**ASSIGNMENT:** Your answer is a number only: how many lines in the data below contain "service"?

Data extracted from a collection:
◆ ◆ ◆ ◆ ◆
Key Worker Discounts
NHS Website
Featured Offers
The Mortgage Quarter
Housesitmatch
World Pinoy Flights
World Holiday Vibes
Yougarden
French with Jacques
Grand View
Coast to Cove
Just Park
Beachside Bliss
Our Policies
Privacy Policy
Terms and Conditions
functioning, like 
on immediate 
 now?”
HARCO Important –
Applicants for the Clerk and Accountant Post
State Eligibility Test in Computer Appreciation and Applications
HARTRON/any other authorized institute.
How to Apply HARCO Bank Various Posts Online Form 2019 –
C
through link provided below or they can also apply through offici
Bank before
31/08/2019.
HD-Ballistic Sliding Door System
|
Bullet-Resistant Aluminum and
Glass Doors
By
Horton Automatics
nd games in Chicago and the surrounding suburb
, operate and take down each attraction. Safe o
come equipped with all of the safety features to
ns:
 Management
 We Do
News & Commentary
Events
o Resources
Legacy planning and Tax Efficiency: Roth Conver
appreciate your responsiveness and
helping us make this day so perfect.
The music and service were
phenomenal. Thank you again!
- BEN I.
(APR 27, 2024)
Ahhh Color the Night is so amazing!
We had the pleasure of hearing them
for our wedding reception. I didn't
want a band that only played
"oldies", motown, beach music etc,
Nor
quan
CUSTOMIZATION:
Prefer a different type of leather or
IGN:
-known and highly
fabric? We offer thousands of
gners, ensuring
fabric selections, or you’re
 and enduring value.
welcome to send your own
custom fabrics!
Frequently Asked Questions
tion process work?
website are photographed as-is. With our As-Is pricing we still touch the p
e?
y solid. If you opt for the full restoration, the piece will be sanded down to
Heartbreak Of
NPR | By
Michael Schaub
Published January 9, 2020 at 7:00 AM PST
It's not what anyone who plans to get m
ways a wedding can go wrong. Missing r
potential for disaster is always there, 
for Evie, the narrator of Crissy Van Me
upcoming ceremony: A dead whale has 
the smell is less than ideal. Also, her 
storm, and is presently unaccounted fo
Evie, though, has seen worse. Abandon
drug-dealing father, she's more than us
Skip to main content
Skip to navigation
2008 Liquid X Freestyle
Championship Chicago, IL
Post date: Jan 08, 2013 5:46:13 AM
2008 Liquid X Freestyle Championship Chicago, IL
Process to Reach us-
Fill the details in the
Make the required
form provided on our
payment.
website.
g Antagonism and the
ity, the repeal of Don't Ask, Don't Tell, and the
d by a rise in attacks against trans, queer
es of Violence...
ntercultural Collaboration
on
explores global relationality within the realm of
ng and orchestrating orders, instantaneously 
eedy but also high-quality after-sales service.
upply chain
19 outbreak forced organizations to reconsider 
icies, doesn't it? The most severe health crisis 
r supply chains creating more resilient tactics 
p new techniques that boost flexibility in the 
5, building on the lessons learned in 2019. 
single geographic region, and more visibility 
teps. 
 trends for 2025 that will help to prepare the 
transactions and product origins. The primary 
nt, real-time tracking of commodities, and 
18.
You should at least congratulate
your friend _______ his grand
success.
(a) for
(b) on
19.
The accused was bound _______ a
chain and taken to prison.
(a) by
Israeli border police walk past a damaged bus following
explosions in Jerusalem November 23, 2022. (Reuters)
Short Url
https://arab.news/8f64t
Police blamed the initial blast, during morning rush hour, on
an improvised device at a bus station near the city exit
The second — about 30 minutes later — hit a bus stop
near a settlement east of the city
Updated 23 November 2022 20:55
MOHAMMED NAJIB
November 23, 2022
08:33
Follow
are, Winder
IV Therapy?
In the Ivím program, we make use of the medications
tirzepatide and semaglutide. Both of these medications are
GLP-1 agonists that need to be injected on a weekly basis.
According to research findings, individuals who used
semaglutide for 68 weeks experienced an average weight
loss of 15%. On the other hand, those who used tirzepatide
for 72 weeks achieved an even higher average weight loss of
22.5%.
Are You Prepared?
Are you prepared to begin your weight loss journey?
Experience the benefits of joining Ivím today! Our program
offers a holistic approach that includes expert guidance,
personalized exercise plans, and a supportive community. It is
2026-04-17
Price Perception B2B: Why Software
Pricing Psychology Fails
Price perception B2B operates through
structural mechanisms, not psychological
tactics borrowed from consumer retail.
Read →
◆ ◆ ◆ ◆ ◆
**WRITTEN SOLUTION:** 2